Directions for this task
Copy out every one of the following rows line for line, keeping each character, space, and mark unchanged.

Dataset records
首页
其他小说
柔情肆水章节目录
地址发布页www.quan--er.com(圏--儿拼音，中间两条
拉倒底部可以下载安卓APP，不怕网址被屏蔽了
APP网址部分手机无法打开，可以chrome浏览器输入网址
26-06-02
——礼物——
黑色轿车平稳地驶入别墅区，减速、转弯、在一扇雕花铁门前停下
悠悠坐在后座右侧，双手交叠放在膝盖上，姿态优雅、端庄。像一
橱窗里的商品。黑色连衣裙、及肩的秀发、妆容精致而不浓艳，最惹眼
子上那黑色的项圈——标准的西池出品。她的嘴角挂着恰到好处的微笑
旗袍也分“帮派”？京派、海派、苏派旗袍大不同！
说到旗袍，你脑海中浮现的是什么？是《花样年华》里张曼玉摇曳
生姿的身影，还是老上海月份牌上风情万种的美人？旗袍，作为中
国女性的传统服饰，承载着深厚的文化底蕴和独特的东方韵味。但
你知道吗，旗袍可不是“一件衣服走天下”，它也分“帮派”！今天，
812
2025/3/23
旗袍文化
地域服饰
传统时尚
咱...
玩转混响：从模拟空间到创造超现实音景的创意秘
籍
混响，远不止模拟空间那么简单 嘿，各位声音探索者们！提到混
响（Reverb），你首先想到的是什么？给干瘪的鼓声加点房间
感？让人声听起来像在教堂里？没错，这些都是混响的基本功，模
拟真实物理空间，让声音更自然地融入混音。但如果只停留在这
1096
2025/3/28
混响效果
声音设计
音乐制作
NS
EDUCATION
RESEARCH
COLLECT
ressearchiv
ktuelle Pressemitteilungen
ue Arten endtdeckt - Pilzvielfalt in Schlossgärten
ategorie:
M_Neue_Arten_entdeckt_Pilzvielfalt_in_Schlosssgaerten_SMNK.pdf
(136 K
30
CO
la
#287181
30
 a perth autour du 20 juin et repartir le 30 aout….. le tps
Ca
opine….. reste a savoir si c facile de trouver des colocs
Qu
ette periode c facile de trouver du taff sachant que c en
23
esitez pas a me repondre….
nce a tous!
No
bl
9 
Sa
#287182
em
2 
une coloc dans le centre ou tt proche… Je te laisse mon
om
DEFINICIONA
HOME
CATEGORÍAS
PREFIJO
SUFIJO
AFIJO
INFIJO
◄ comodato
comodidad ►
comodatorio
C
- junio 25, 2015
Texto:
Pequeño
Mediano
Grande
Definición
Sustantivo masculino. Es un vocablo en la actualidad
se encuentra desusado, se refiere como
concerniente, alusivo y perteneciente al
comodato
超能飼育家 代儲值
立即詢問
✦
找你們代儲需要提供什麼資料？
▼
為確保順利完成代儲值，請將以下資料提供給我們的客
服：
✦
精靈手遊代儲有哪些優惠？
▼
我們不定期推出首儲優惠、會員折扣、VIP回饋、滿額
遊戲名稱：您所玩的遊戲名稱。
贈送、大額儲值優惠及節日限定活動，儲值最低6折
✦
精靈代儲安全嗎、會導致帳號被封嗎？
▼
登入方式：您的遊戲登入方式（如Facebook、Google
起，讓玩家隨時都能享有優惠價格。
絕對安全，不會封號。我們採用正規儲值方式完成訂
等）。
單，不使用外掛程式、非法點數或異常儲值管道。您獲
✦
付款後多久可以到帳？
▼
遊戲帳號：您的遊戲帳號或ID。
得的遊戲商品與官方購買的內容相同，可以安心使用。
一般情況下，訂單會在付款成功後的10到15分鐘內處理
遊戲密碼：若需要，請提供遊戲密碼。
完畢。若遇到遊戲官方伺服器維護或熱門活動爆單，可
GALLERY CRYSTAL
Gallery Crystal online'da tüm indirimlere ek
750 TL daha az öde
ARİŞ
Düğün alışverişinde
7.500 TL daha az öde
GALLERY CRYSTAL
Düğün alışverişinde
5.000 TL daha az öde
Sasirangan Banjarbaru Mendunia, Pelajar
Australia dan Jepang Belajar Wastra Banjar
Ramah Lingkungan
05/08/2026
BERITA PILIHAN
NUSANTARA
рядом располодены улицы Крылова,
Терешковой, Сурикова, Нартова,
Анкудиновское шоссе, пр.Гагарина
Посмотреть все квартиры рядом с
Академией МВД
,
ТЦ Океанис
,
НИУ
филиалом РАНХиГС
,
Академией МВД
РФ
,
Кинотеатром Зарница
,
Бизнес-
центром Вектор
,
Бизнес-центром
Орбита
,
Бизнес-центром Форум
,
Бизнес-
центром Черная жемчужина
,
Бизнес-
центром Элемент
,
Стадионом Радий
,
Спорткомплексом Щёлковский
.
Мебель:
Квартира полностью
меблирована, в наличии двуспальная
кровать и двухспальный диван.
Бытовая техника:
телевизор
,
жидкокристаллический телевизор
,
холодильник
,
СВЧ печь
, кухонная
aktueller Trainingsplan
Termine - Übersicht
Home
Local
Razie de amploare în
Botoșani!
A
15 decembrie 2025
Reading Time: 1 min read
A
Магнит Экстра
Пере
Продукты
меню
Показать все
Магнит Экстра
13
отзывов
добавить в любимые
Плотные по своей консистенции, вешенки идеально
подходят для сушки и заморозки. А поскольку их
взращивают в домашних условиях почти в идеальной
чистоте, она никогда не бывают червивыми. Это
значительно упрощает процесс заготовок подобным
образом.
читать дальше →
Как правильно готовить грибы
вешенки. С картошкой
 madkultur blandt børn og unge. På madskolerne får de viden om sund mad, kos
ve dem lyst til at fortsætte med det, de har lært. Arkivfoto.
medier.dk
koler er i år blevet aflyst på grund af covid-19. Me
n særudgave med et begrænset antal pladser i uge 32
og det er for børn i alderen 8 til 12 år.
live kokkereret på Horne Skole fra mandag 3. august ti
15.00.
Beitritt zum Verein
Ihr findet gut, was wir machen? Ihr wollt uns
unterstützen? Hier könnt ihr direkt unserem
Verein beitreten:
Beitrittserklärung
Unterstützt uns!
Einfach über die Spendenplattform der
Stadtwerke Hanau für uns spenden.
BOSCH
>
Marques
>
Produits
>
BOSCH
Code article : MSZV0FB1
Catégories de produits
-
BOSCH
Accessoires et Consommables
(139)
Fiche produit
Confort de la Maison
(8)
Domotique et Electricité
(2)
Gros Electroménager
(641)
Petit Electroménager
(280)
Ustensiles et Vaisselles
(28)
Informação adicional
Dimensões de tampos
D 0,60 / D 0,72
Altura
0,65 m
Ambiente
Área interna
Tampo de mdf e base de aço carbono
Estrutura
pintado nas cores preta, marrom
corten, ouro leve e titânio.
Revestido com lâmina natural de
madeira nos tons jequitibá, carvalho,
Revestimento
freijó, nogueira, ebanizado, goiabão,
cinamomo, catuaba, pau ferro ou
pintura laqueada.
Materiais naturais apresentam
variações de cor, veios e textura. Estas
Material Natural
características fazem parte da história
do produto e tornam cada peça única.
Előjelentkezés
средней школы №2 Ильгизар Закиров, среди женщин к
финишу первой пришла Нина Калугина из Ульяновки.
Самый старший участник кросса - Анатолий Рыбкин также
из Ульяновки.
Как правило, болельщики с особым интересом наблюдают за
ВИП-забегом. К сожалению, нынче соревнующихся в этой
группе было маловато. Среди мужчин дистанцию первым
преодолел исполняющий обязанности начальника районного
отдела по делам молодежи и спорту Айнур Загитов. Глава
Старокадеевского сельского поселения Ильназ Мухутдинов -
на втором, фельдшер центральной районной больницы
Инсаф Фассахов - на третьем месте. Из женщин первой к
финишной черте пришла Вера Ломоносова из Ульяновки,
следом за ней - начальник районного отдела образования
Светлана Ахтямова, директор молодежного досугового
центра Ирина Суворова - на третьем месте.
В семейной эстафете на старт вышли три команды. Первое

Exercise result
首页
其他小说
柔情肆水章节目录
地址发布页www.quan--er.com(圏--儿拼音，中间两条
拉倒底部可以下载安卓APP，不怕网址被屏蔽了
APP网址部分手机无法打开，可以chrome浏览器输入网址
26-06-02
——礼物——
黑色轿车平稳地驶入别墅区，减速、转弯、在一扇雕花铁门前停下
悠悠坐在后座右侧，双手交叠放在膝盖上，姿态优雅、端庄。像一
橱窗里的商品。黑色连衣裙、及肩的秀发、妆容精致而不浓艳，最惹眼
子上那黑色的项圈——标准的西池出品。她的嘴角挂着恰到好处的微笑
旗袍也分“帮派”？京派、海派、苏派旗袍大不同！
说到旗袍，你脑海中浮现的是什么？是《花样年华》里张曼玉摇曳
生姿的身影，还是老上海月份牌上风情万种的美人？旗袍，作为中
国女性的传统服饰，承载着深厚的文化底蕴和独特的东方韵味。但
你知道吗，旗袍可不是“一件衣服走天下”，它也分“帮派”！今天，
812
2025/3/23
旗袍文化
地域服饰
传统时尚
咱...
玩转混响：从模拟空间到创造超现实音景的创意秘
籍
混响，远不止模拟空间那么简单 嘿，各位声音探索者们！提到混
响（Reverb），你首先想到的是什么？给干瘪的鼓声加点房间
感？让人声听起来像在教堂里？没错，这些都是混响的基本功，模
拟真实物理空间，让声音更自然地融入混音。但如果只停留在这
1096
2025/3/28
混响效果
声音设计
音乐制作
NS
EDUCATION
RESEARCH
COLLECT
ressearchiv
ktuelle Pressemitteilungen
ue Arten endtdeckt - Pilzvielfalt in Schlossgärten
ategorie:
M_Neue_Arten_entdeckt_Pilzvielfalt_in_Schlosssgaerten_SMNK.pdf
(136 K
30
CO
la
#287181
30
 a perth autour du 20 juin et repartir le 30 aout….. le tps
Ca
opine….. reste a savoir si c facile de trouver des colocs
Qu
ette periode c facile de trouver du taff sachant que c en
23
esitez pas a me repondre….
nce a tous!
No
bl
9 
Sa
#287182
em
2 
une coloc dans le centre ou tt proche… Je te laisse mon
om
DEFINICIONA
HOME
CATEGORÍAS
PREFIJO
SUFIJO
AFIJO
INFIJO
◄ comodato
comodidad ►
comodatorio
C
- junio 25, 2015
Texto:
Pequeño
Mediano
Grande
Definición
Sustantivo masculino. Es un vocablo en la actualidad
se encuentra desusado, se refiere como
concerniente, alusivo y perteneciente al
comodato
超能飼育家 代儲值
立即詢問
✦
找你們代儲需要提供什麼資料？
▼
為確保順利完成代儲值，請將以下資料提供給我們的客
服：
✦
精靈手遊代儲有哪些優惠？
▼
我們不定期推出首儲優惠、會員折扣、VIP回饋、滿額
遊戲名稱：您所玩的遊戲名稱。
贈送、大額儲值優惠及節日限定活動，儲值最低6折
✦
精靈代儲安全嗎、會導致帳號被封嗎？
▼
登入方式：您的遊戲登入方式（如Facebook、Google
起，讓玩家隨時都能享有優惠價格。
絕對安全，不會封號。我們採用正規儲值方式完成訂
等）。
單，不使用外掛程式、非法點數或異常儲值管道。您獲
✦
付款後多久可以到帳？
▼
遊戲帳號：您的遊戲帳號或ID。
得的遊戲商品與官方購買的內容相同，可以安心使用。
一般情況下，訂單會在付款成功後的10到15分鐘內處理
遊戲密碼：若需要，請提供遊戲密碼。
完畢。若遇到遊戲官方伺服器維護或熱門活動爆單，可
GALLERY CRYSTAL
Gallery Crystal online'da tüm indirimlere ek
750 TL daha az öde
ARİŞ
Düğün alışverişinde
7.500 TL daha az öde
GALLERY CRYSTAL
Düğün alışverişinde
5.000 TL daha az öde
Sasirangan Banjarbaru Mendunia, Pelajar
Australia dan Jepang Belajar Wastra Banjar
Ramah Lingkungan
05/08/2026
BERITA PILIHAN
NUSANTARA
рядом располодены улицы Крылова,
Терешковой, Сурикова, Нартова,
Анкудиновское шоссе, пр.Гагарина
Посмотреть все квартиры рядом с
Академией МВД
,
ТЦ Океанис
,
НИУ
филиалом РАНХиГС
,
Академией МВД
РФ
,
Кинотеатром Зарница
,
Бизнес-
центром Вектор
,
Бизнес-центром
Орбита
,
Бизнес-центром Форум
,
Бизнес-
центром Черная жемчужина
,
Бизнес-
центром Элемент
,
Стадионом Радий
,
Спорткомплексом Щёлковский
.
Мебель:
Квартира полностью
меблирована, в наличии двуспальная
кровать и двухспальный диван.
Бытовая техника:
телевизор
,
жидкокристаллический телевизор
,
холодильник
,
СВЧ печь
, кухонная
aktueller Trainingsplan
Termine - Übersicht
Home
Local
Razie de amploare în
Botoșani!
A
15 decembrie 2025
Reading Time: 1 min read
A
Магнит Экстра
Пере
Продукты
меню
Показать все
Магнит Экстра
13
отзывов
добавить в любимые
Плотные по своей консистенции, вешенки идеально
подходят для сушки и заморозки. А поскольку их
взращивают в домашних условиях почти в идеальной
чистоте, она никогда не бывают червивыми. Это
значительно упрощает процесс заготовок подобным
образом.
читать дальше →
Как правильно готовить грибы
вешенки. С картошкой
 madkultur blandt børn og unge. På madskolerne får de viden om sund mad, kos
ve dem lyst til at fortsætte med det, de har lært. Arkivfoto.
medier.dk
koler er i år blevet aflyst på grund af covid-19. Me
n særudgave med et begrænset antal pladser i uge 32
og det er for børn i alderen 8 til 12 år.
live kokkereret på Horne Skole fra mandag 3. august ti
15.00.
Beitritt zum Verein
Ihr findet gut, was wir machen? Ihr wollt uns
unterstützen? Hier könnt ihr direkt unserem
Verein beitreten:
Beitrittserklärung
Unterstützt uns!
Einfach über die Spendenplattform der
Stadtwerke Hanau für uns spenden.
BOSCH
>
Marques
>
Produits
>
BOSCH
Code article : MSZV0FB1
Catégories de produits
-
BOSCH
Accessoires et Consommables
(139)
Fiche produit
Confort de la Maison
(8)
Domotique et Electricité
(2)
Gros Electroménager
(641)
Petit Electroménager
(280)
Ustensiles et Vaisselles
(28)
Informação adicional
Dimensões de tampos
D 0,60 / D 0,72
Altura
0,65 m
Ambiente
Área interna
Tampo de mdf e base de aço carbono
Estrutura
pintado nas cores preta, marrom
corten, ouro leve e titânio.
Revestido com lâmina natural de
madeira nos tons jequitibá, carvalho,
Revestimento
freijó, nogueira, ebanizado, goiabão,
cinamomo, catuaba, pau ferro ou
pintura laqueada.
Materiais naturais apresentam
variações de cor, veios e textura. Estas
Material Natural
características fazem parte da história
do produto e tornam cada peça única.
Előjelentkezés
средней школы №2 Ильгизар Закиров, среди женщин к
финишу первой пришла Нина Калугина из Ульяновки.
Самый старший участник кросса - Анатолий Рыбкин также
из Ульяновки.
Как правило, болельщики с особым интересом наблюдают за
ВИП-забегом. К сожалению, нынче соревнующихся в этой
группе было маловато. Среди мужчин дистанцию первым
преодолел исполняющий обязанности начальника районного
отдела по делам молодежи и спорту Айнур Загитов. Глава
Старокадеевского сельского поселения Ильназ Мухутдинов -
на втором, фельдшер центральной районной больницы
Инсаф Фассахов - на третьем месте. Из женщин первой к
финишной черте пришла Вера Ломоносова из Ульяновки,
следом за ней - начальник районного отдела образования
Светлана Ахтямова, директор молодежного досугового
центра Ирина Суворова - на третьем месте.
В семейной эстафете на старт вышли три команды. Первое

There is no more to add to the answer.